What Is an MCP Server? A Plain-English Guide
MCP stands for Model Context Protocol. It's an open standard released by Anthropic that lets AI assistants connect directly to external tools, databases, and services.
Think of it as a universal adapter for AI. Instead of every AI tool building its own integration system, MCP provides a standard way for any AI assistant to talk to any service.
An MCP server is a lightweight program that sits between your AI assistant and a service (like GitHub, a database, or a search engine). It translates the AI's requests into actions, and returns results in a structured format the AI can understand.

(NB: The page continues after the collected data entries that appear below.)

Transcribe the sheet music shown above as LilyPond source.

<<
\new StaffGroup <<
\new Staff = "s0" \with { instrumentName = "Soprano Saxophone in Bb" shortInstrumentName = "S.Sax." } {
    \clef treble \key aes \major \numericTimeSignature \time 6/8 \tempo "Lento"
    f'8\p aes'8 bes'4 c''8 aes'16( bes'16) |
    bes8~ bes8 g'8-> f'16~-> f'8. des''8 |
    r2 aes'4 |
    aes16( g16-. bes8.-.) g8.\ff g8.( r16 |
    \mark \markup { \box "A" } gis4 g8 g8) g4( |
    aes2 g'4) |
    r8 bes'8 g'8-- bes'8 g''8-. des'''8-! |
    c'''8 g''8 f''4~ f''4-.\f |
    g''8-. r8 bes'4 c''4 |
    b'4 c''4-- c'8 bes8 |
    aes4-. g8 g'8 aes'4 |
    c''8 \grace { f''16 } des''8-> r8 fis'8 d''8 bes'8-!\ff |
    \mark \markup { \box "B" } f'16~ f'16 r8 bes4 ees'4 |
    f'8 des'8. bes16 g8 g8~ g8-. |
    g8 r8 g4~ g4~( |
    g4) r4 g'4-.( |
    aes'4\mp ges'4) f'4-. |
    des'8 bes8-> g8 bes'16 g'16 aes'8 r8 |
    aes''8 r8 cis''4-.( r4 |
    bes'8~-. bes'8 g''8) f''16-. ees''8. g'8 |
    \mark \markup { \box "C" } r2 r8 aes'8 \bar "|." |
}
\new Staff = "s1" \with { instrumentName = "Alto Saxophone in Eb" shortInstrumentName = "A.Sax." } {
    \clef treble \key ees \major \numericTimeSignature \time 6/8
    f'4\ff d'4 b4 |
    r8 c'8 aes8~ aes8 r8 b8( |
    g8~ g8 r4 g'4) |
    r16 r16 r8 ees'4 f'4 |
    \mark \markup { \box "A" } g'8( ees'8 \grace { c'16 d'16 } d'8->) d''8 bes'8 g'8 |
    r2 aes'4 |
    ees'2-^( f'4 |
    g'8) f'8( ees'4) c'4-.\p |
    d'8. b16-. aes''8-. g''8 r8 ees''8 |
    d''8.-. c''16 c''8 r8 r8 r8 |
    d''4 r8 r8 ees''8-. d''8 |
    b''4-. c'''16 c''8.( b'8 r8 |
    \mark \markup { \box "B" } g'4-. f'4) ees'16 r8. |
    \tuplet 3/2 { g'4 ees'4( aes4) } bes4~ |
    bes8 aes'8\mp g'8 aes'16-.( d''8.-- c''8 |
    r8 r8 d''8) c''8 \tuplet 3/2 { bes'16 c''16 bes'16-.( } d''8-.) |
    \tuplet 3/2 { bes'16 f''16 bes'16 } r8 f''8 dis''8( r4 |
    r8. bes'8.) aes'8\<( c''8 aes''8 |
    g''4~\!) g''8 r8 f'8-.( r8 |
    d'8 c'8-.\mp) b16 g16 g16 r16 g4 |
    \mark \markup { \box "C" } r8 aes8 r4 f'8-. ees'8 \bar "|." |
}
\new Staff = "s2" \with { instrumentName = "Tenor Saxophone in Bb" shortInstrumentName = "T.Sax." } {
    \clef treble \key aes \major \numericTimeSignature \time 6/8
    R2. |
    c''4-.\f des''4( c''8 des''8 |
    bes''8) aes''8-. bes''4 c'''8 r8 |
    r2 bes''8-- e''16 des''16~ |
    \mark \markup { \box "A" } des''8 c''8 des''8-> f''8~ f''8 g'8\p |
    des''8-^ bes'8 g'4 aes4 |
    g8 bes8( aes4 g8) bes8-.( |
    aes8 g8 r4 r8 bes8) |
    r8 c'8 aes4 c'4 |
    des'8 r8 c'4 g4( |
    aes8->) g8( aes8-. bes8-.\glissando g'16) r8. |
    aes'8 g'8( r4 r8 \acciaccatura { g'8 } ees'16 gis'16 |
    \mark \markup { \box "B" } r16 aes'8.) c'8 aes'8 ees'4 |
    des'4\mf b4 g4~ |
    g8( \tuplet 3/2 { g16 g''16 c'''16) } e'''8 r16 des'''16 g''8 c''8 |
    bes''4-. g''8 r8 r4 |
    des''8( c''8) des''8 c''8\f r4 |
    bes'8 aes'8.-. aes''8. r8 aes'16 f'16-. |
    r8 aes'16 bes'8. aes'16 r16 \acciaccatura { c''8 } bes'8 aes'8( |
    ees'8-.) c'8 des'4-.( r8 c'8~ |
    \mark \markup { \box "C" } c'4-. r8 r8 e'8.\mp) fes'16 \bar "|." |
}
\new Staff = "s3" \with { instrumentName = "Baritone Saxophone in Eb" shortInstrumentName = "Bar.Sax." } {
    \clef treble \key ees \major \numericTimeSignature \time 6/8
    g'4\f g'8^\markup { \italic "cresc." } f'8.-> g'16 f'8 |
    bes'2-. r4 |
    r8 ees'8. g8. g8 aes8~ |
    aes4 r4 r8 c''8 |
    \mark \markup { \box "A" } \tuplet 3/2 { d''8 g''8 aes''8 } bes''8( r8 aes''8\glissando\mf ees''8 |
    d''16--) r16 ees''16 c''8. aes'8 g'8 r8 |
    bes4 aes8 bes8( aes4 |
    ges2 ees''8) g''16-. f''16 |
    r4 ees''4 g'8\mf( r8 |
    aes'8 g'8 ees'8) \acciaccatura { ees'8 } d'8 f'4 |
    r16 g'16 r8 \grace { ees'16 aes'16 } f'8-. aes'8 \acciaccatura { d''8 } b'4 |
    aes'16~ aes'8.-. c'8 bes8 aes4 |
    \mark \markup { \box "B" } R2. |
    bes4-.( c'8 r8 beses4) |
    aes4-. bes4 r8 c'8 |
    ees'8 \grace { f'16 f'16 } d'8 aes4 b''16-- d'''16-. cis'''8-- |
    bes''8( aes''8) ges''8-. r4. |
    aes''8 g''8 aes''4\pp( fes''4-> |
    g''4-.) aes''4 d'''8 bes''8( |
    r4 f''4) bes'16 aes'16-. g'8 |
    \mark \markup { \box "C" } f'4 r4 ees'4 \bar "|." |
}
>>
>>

Why does this matter? Before MCP, each AI tool had its own plugin system. Claude had one format, ChatGPT had another, and so on. Developers had to build separate integrations for each. MCP unifies this — build once, use everywhere.
MCP servers use a client-server architecture. Your AI assistant is the client. It connects to MCP servers (either running locally or remotely) and calls their tools. The servers handle the actual work: querying databases, fetching web pages, managing files, etc.
The protocol supports two transport mechanisms: stdio (running the server as a local process) and HTTP/SSE (connecting to remote servers). Most developer tools use stdio for security and simplicity.
Getting started is simple. Most MCP servers can be installed with a single command like `npx @github/github-mcp-server`. Add a config entry to your AI client's settings, and you're ready to go.